The complete listing should be restated exactly.
----
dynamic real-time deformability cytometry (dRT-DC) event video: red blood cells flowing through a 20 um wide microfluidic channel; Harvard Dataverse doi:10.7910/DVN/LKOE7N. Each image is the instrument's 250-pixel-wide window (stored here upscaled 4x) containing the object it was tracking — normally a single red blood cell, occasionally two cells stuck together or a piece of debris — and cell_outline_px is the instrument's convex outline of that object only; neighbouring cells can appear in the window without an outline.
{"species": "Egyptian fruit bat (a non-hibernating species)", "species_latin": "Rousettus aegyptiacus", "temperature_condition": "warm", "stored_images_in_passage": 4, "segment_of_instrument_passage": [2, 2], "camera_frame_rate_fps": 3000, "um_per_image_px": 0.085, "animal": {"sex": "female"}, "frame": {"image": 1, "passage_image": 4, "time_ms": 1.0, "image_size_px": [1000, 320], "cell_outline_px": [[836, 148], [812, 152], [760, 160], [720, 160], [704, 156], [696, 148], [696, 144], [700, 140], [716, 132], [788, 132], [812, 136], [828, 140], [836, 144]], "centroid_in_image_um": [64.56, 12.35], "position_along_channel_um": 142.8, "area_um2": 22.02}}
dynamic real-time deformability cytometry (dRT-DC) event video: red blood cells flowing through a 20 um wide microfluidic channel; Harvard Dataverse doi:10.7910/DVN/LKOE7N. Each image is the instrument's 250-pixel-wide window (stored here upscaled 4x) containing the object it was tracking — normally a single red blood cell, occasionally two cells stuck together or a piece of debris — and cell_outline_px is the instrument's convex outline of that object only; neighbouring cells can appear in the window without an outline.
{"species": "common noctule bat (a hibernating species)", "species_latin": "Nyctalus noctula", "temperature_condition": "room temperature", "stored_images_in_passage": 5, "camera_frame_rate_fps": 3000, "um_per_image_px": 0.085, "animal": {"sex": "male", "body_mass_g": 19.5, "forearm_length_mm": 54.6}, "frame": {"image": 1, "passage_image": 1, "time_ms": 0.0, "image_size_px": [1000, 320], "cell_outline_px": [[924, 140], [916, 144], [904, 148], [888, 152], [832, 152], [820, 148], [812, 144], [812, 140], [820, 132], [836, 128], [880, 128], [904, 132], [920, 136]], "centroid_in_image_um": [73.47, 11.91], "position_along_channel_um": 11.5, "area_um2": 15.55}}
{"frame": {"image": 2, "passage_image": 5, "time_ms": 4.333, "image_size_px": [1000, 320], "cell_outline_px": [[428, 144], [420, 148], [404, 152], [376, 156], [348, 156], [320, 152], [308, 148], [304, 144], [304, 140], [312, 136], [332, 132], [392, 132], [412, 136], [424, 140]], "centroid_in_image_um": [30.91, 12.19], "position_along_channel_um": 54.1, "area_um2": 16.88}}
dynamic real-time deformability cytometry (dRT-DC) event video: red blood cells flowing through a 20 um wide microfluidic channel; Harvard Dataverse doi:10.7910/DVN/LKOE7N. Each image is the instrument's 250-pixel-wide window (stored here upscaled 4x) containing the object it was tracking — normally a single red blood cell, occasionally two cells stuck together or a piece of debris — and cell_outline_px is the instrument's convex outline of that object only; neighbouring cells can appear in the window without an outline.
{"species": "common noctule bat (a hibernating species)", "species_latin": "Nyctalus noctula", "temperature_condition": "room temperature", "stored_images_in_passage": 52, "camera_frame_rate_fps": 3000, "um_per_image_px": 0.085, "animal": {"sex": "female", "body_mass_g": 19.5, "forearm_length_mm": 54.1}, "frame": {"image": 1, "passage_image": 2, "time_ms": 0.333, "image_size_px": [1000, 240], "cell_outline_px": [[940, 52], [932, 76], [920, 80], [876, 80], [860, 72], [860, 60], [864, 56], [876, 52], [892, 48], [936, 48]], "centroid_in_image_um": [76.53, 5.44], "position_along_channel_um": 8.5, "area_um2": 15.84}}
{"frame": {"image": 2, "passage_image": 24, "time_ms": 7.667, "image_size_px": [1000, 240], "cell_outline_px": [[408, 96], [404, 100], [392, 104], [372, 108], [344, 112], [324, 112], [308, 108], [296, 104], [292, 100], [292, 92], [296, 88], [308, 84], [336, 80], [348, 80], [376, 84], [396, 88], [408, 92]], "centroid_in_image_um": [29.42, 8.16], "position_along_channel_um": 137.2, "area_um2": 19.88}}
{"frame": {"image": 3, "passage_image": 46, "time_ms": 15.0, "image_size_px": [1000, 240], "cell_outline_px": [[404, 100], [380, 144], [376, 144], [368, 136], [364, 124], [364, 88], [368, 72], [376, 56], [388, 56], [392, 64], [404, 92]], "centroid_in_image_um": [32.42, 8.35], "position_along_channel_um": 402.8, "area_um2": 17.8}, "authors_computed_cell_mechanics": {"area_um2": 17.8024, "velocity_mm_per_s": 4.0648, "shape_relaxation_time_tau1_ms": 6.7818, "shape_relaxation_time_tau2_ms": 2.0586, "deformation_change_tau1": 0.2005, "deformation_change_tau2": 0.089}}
----
> **Final result**:
dynamic real-time deformability cytometry (dRT-DC) event video: red blood cells flowing through a 20 um wide microfluidic channel; Harvard Dataverse doi:10.7910/DVN/LKOE7N. Each image is the instrument's 250-pixel-wide window (stored here upscaled 4x) containing the object it was tracking — normally a single red blood cell, occasionally two cells stuck together or a piece of debris — and cell_outline_px is the instrument's convex outline of that object only; neighbouring cells can appear in the window without an outline.
{"species": "Egyptian fruit bat (a non-hibernating species)", "species_latin": "Rousettus aegyptiacus", "temperature_condition": "warm", "stored_images_in_passage": 4, "segment_of_instrument_passage": [2, 2], "camera_frame_rate_fps": 3000, "um_per_image_px": 0.085, "animal": {"sex": "female"}, "frame": {"image": 1, "passage_image": 4, "time_ms": 1.0, "image_size_px": [1000, 320], "cell_outline_px": [[836, 148], [812, 152], [760, 160], [720, 160], [704, 156], [696, 148], [696, 144], [700, 140], [716, 132], [788, 132], [812, 136], [828, 140], [836, 144]], "centroid_in_image_um": [64.56, 12.35], "position_along_channel_um": 142.8, "area_um2": 22.02}}
dynamic real-time deformability cytometry (dRT-DC) event video: red blood cells flowing through a 20 um wide microfluidic channel; Harvard Dataverse doi:10.7910/DVN/LKOE7N. Each image is the instrument's 250-pixel-wide window (stored here upscaled 4x) containing the object it was tracking — normally a single red blood cell, occasionally two cells stuck together or a piece of debris — and cell_outline_px is the instrument's convex outline of that object only; neighbouring cells can appear in the window without an outline.
{"species": "common noctule bat (a hibernating species)", "species_latin": "Nyctalus noctula", "temperature_condition": "room temperature", "stored_images_in_passage": 5, "camera_frame_rate_fps": 3000, "um_per_image_px": 0.085, "animal": {"sex": "male", "body_mass_g": 19.5, "forearm_length_mm": 54.6}, "frame": {"image": 1, "passage_image": 1, "time_ms": 0.0, "image_size_px": [1000, 320], "cell_outline_px": [[924, 140], [916, 144], [904, 148], [888, 152], [832, 152], [820, 148], [812, 144], [812, 140], [820, 132], [836, 128], [880, 128], [904, 132], [920, 136]], "centroid_in_image_um": [73.47, 11.91], "position_along_channel_um": 11.5, "area_um2": 15.55}}
{"frame": {"image": 2, "passage_image": 5, "time_ms": 4.333, "image_size_px": [1000, 320], "cell_outline_px": [[428, 144], [420, 148], [404, 152], [376, 156], [348, 156], [320, 152], [308, 148], [304, 144], [304, 140], [312, 136], [332, 132], [392, 132], [412, 136], [424, 140]], "centroid_in_image_um": [30.91, 12.19], "position_along_channel_um": 54.1, "area_um2": 16.88}}
dynamic real-time deformability cytometry (dRT-DC) event video: red blood cells flowing through a 20 um wide microfluidic channel; Harvard Dataverse doi:10.7910/DVN/LKOE7N. Each image is the instrument's 250-pixel-wide window (stored here upscaled 4x) containing the object it was tracking — normally a single red blood cell, occasionally two cells stuck together or a piece of debris — and cell_outline_px is the instrument's convex outline of that object only; neighbouring cells can appear in the window without an outline.
{"species": "common noctule bat (a hibernating species)", "species_latin": "Nyctalus noctula", "temperature_condition": "room temperature", "stored_images_in_passage": 52, "camera_frame_rate_fps": 3000, "um_per_image_px": 0.085, "animal": {"sex": "female", "body_mass_g": 19.5, "forearm_length_mm": 54.1}, "frame": {"image": 1, "passage_image": 2, "time_ms": 0.333, "image_size_px": [1000, 240], "cell_outline_px": [[940, 52], [932, 76], [920, 80], [876, 80], [860, 72], [860, 60], [864, 56], [876, 52], [892, 48], [936, 48]], "centroid_in_image_um": [76.53, 5.44], "position_along_channel_um": 8.5, "area_um2": 15.84}}
{"frame": {"image": 2, "passage_image": 24, "time_ms": 7.667, "image_size_px": [1000, 240], "cell_outline_px": [[408, 96], [404, 100], [392, 104], [372, 108], [344, 112], [324, 112], [308, 108], [296, 104], [292, 100], [292, 92], [296, 88], [308, 84], [336, 80], [348, 80], [376, 84], [396, 88], [408, 92]], "centroid_in_image_um": [29.42, 8.16], "position_along_channel_um": 137.2, "area_um2": 19.88}}
{"frame": {"image": 3, "passage_image": 46, "time_ms": 15.0, "image_size_px": [1000, 240], "cell_outline_px": [[404, 100], [380, 144], [376, 144], [368, 136], [364, 124], [364, 88], [368, 72], [376, 56], [388, 56], [392, 64], [404, 92]], "centroid_in_image_um": [32.42, 8.35], "position_along_channel_um": 402.8, "area_um2": 17.8}, "authors_computed_cell_mechanics": {"area_um2": 17.8024, "velocity_mm_per_s": 4.0648, "shape_relaxation_time_tau1_ms": 6.7818, "shape_relaxation_time_tau2_ms": 2.0586, "deformation_change_tau1": 0.2005, "deformation_change_tau2": 0.089}}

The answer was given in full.